British Association of Mindfulness-Based Approaches (BAMBA)
- Formation: 2005
- Type: Mindfulness organization
- Purpose: To support and develop good practice and integrity in the delivery of mindfulness-based approaches.
- Location: United Kingdom;
- Membership: Mindfulness teacher-training organizations Mindfulness teachers
- Website: https://bamba.org.uk/
- Formerly called: UK Network of Mindfulness-Based Teacher Training Organisations

= British Association of Mindfulness-Based Approaches =

The British Association of Mindfulness-Based Approaches (BAMBA) is a UK-based network of mindfulness organizations and teachers, which has been described as "the lead organisation overseeing the quality of mindfulness-based training in the UK." Founded in 2005 as the UK Network of Mindfulness-Based Teacher Training Organisations, BAMBA's original members were the mindfulness centers at the universities of Oxford, Bangor, and Exeter, as well as Breathworks CIC and NHS Scotland.
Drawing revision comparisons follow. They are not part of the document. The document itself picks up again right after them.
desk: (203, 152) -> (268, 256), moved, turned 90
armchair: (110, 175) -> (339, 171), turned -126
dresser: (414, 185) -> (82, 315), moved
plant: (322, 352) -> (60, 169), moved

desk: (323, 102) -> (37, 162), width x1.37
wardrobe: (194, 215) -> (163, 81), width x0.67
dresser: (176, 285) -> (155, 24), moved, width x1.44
The primary purpose of the organization is to support and develop good practice and integrity in the delivery of mindfulness-based approaches in the UK. It does this principally through the maintenance and dissemination of its Good Practice Guidelines, which provide a standards framework for its member organizations, and through the maintenance of a regulated list of accredited mindfulness teachers in the UK, who have been independently verified as having trained with a BAMBA member organization and as adhering to BAMBA Good Practice Guidelines. The independently verified teachers list has been called "an international first", and BAMBA has been described as "the closest thing that currently exists to a regulatory body for mindfulness training" in the UK. As of June 2020, BAMBA had 25 member organizations.